Exercise description: For each line in the data below that holds "area", return a copy.

### Data to examine ###

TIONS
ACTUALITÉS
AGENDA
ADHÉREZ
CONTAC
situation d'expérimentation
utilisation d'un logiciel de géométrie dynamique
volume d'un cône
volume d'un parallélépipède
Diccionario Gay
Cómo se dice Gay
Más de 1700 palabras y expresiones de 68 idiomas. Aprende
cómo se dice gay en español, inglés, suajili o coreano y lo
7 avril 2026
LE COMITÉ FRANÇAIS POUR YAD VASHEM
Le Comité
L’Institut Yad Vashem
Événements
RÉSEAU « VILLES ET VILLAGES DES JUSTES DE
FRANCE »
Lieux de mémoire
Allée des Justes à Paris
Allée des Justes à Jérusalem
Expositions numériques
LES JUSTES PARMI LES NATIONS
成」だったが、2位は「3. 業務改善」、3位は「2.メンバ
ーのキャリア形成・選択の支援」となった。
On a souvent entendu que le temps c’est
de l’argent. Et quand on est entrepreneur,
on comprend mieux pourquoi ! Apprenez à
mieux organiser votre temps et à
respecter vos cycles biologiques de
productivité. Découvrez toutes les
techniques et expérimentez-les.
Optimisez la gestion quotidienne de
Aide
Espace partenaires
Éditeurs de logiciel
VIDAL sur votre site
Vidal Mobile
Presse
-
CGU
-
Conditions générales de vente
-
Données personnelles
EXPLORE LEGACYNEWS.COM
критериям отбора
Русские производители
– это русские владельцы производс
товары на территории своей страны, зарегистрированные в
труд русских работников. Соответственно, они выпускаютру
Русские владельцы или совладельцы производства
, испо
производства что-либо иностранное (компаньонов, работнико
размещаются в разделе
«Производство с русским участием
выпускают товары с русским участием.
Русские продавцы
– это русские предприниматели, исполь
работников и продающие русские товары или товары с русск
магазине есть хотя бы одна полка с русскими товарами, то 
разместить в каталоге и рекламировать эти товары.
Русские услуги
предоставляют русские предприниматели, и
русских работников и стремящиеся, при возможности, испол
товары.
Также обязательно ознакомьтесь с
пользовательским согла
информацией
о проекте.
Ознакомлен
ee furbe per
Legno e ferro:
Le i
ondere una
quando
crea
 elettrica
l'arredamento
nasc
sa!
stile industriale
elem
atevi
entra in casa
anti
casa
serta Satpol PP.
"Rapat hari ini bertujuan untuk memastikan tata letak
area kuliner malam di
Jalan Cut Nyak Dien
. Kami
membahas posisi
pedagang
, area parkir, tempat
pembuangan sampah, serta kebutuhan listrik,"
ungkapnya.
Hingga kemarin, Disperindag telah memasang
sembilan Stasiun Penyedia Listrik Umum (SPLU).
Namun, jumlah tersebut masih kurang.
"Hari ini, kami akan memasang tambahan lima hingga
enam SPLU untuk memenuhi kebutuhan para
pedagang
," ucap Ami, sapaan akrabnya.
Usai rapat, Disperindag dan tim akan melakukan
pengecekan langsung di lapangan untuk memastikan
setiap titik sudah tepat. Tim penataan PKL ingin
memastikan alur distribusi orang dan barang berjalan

###

Output:
area kuliner malam di
, area parkir, tempat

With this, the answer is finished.